Мальчишка говорил по-английски очень хорошо, но всё-таки с акцентом, хорошо заметным "настоящим американцам", к которым причисляли себя на полном серьёзе ирландо-шведо-англо-поляк Рич и немецко-мексиканец Рауль.
— Мы, — буркнул Рич. — Теперь надо ещё понять, что с тобой делать... Ты откуда такой? Только не говори, что сбежал из тюрьмы. Ты даже не американец.
— Ты — русский, — добавил, как печать поставил, Рауль.
Глаза мальчишки забегали с одного ровесника-американца на другого, ощутимо наполняясь ужасом. Потом он заморгал, приоткрыл рот... мотнул головой, дёрнулся...
— Пожалуйста, умоляю... — русский кое-как, судорожными, нелепыми движениями выбрался из спальника, встал на колени и, не сводя с ровесников взгляда, сложив руки перед грудью и судорожно встряхивая ими, пополз к стоящим Ричу и Раулю, которые ошалело отшатнулись. — Я сделаю для вас всё, только умоляю, я умоляю, не выдавайте меня... — голос его срывался, по щекам текли слёзы. — Я не вынесу, я не вынесу, понимаете... я всё сделаю... ребята, не выдавайте...
— Да что ты там можешь сделать, у тебя всего богатства — государственный комбез, — огрызнулся Рич. Русский открыто, навзрыд заплакал, тем не менее сбивчиво, жутко пытаясь объяснить:
— У меня... деньги... счёт свой есть... дома — вещи... и ещё деньги... наличные... но я... я не знаю... наверное, уже всё забрали... эти...

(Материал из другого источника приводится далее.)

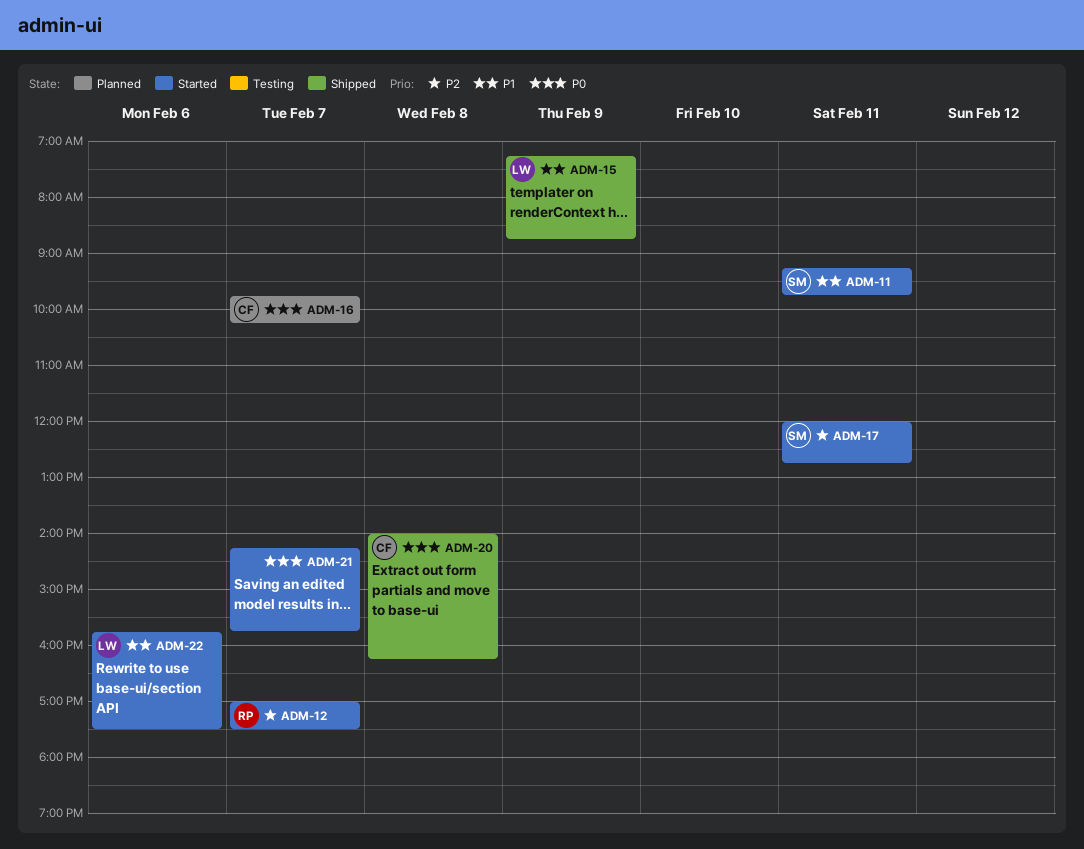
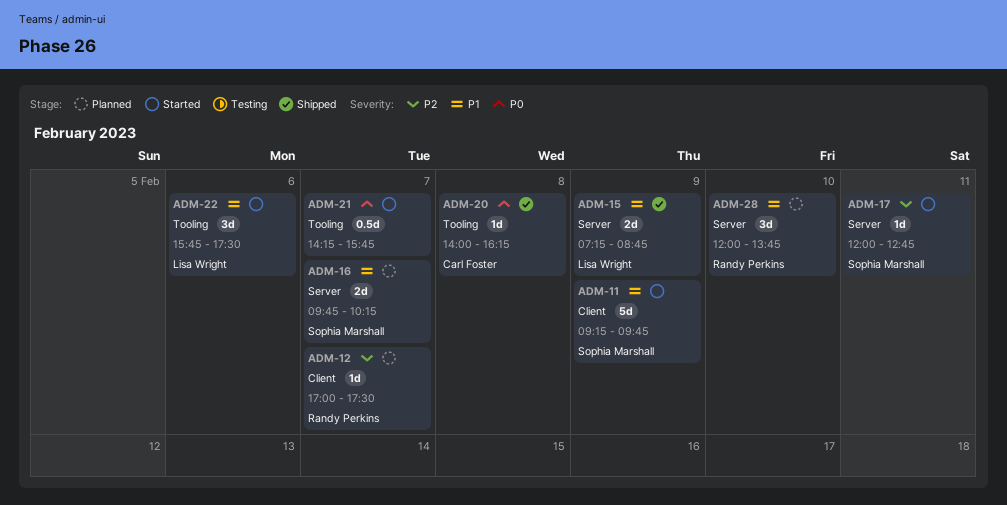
ADM-11, day: Feb 11 -> Feb 9
ADM-12, status: Started -> Planned
ADM-16, owner: Carl Foster -> Sophia Marshall
ADM-16, priority: P0 -> P1
ADM-28: none -> present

— Да кто?! — рявкнул Рауль. Рич буркнул:
— Не ори. Пусть расскажет подробно. И встань ты с колен! — он поморщился.
— Я... я расскажу, да, конечно, — суетливо закивал русский, кое-как поднимаясь и пытаясь унять продолжавшие рваться непроизвольные рыдания. — Я правду... только не выдавайте...
...Понять, что говорит русский, было бы легче, если бы он не начинал то и дело плакать. Они все трое сидели на спальнике и, когда Илья — так звали русского, странное имя, какое-то эльфийское — замолчал, Рич хмуро спросил:
— Может быть, твои родители были шпионы, а ты не знал?
— Да какие шпионы?! — в голосе Ильи было отчаянье. — Что они могли докладывать?! О чём?! Отец в фирме, мама всё время была дома с Мэ... с Машкой...
— Ты мог правда ничего не знать, — как-то даже смущённо возразил Рауль.
— Нас человек сто было одних мальчишек! — Илья сжал ладони перед грудью, словно молился. — Это что, всё дети шпионов?! Просто хватают всех русских — и...
— Мы с вами воюем так-то, — в голосе Рауля опять было смущение.
— Мы граждане Штатов! — Илья стукнулся затылком о стенку трубы. — Ну какие мы враги?! Моя сестра даже по-русски почти не говорит! Мы никому ничего не делали плохого, мы — американцы, как вы! — и он вдруг добавил: — Я... я так думал.
Рич и Рауль переглянулись.
— Послушай, — сказал Рич серьёзно. — Мы не хотим тебя выдавать. И... не выдадим. Правда, Рауль? — тот подтвердил слова приятеля кивком. — Но сам посуди, что нам с тобой делать?
— Что хотите, — равнодушно ответил Илья. Видно было, что плач и рассказ исчерпали его силы полностью. Он закрыл глаза и стал похож на старую тряпичную куклу-мальчика.
Рич и Рауль какое-то время молчали, соображая. Никогда в жизни им не приходилось решать задачу, даже отдалённо похожую на эту.
— Надо рассказать дяде Чарли, — вдруг задумчиво и в то же время убеждённо предложил Рич. — Честное слово, он не выдаст.
— Ты с ума сошёл, он же сам полицейский, — постучал себя по лбу Рауль. — Он обязан будет доложить.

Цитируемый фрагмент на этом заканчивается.